Молчавший все время Влад бросил из своего угла:

— В общем, ты, Вася, прав. Не пишем мы правды. Всей правды. Я все время об этом думаю.

Его подхватил Роман:

— Никто и не строит из себя непорочных девственниц. Все мы знаем, что играем по предложенным нам правилам. Нужно только стараться, чтобы внутри этих правил быть честным. Насколько возможно.

— Быть честным, насколько возможно — чушь. Можно или быть, или не быть, — сказал Василий. — Я, желая быть честным, беру только те темы, в которых могу говорить, что хочу. И в мировых процессах меня занимает только то, что имеет общечеловеческий смысл. Без политики, потому я и за серию взялся. — И, без перехода: — Ладно, пошли, Ромиро, Тарский уже бьет копытом.

Ромка в извиняющемся жесте развел руки:

— Вот так всегда. Обложит тебя с ног до головы и хоть бы хны — едем дальше. Извините, Ксения, что окунули вас в мутный сель наших разногласий.

— Отчего же — простите? Мне было очень интересно. Я ведь тоже, в некотором роде, из тех, кто надувает щеки по причине мировой скорби, — сказала я.

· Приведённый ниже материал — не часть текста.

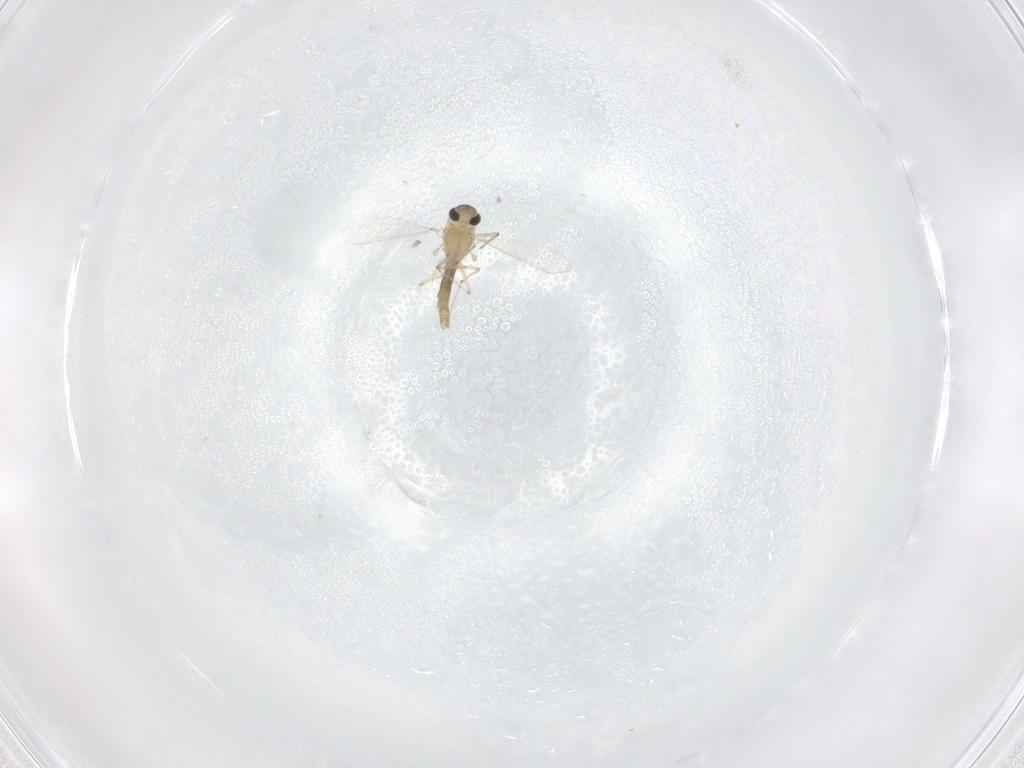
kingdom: Animalia
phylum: Arthropoda
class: Insecta
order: Diptera
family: Chironomidae
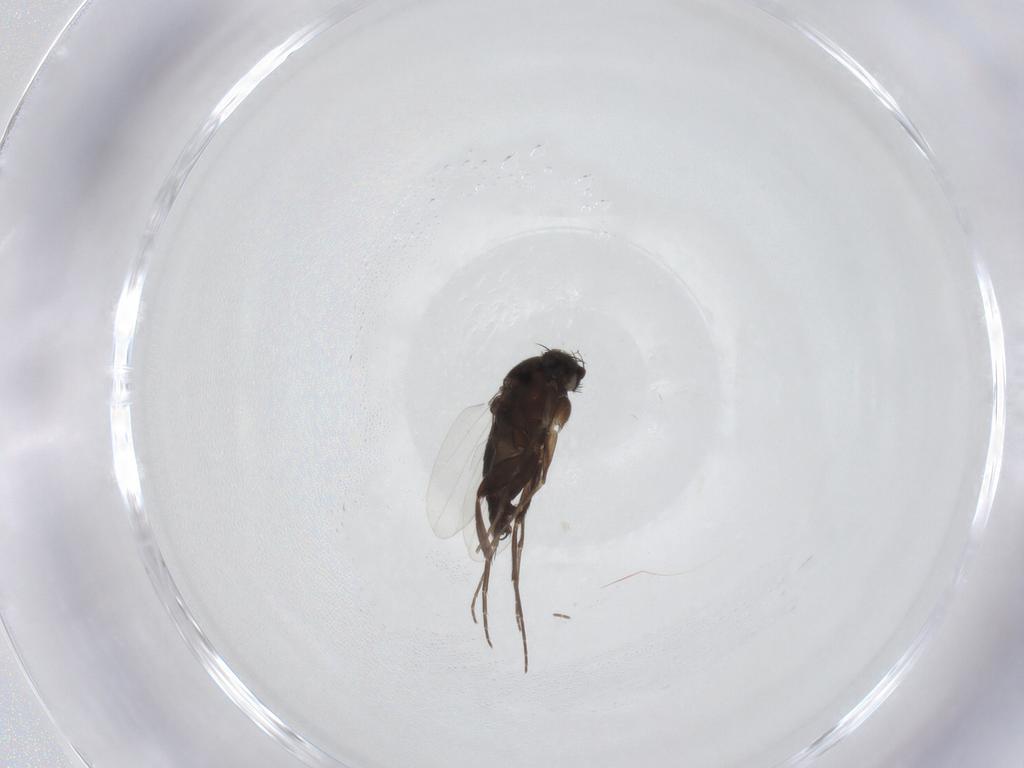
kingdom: Animalia
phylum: Arthropoda
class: Insecta
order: Diptera
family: Phoridae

Они ушли, Влад прошел их проводить.

— Есть хочешь? — спросил он, вернувшись.

— Нет, давай потрудимся.

Трудились мы со скрипом. Я понимала, почему. Речи Привалова не прошли бесследно ни для меня, ни для Влада. Хотя сам Василий у меня особого расположения не вызывал.

Василий Привалов

Ромка вышел из телестудии вместе с Люкой. Понятия не имею, как она туда успела попасть. Наверное, он вызвал ее после работы, чтобы покорить магией своих телевизионных действ. Но держались они как старинные приятели.

— Вы на колесах? — Люка потрогала пальцем капот моего «москвича».

— Куда рванем?

— Фиесты! Мой малыш жаждет фиесты! — Ромка дунул в черный фонтан на Люкиной голове.

— Будет вам и фиеста, будет вам и свисток… Садитесь. — Я открыл дверцу машины.

Я очень люблю ехать ночью по Комсомольскому мосту. Там ветер раскачивает машину, поднятую в огромных ладонях над городом, и автомобиль становится катером, который швыряют волны. Где-то под тобой проползает река, нацепив себе на хребет пароходики и речные трамваи, набитые движением людских тел, смехом и шепотом. В этот момент я напоминаю себе героя «Моби Дика», спящего в каюте, положив щеку на футы воды, наполненные жизнью моря.